* **Your instructions**
Within the lines below, find those that hold the string "support" and copy each one.

* **Material provided**
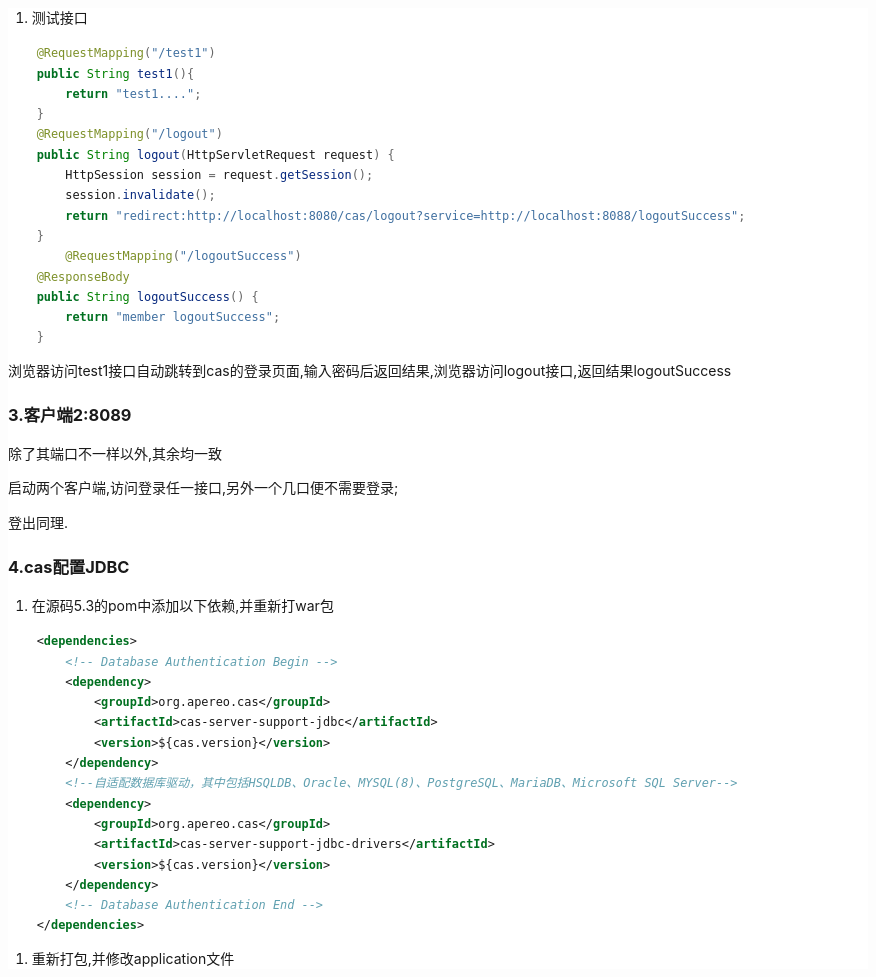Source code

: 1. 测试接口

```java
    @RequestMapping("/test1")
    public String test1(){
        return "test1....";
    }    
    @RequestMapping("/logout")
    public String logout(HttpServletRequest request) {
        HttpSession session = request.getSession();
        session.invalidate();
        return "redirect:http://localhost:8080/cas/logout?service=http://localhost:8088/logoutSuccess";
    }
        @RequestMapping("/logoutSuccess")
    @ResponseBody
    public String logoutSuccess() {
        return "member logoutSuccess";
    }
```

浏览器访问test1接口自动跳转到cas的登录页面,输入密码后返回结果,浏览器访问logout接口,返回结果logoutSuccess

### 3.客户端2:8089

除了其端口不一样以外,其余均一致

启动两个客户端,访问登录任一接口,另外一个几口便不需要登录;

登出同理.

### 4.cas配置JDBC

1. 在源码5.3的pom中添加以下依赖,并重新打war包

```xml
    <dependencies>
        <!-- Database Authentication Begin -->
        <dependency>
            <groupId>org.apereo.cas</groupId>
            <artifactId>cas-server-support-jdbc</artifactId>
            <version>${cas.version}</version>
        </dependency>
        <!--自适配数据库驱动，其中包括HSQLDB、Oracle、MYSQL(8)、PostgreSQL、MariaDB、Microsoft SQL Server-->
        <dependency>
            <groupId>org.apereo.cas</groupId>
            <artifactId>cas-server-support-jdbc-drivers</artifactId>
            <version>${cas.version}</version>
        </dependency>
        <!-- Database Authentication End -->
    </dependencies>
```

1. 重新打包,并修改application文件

* **Exercise response**
            <artifactId>cas-server-support-jdbc</artifactId>
            <artifactId>cas-server-support-jdbc-drivers</artifactId>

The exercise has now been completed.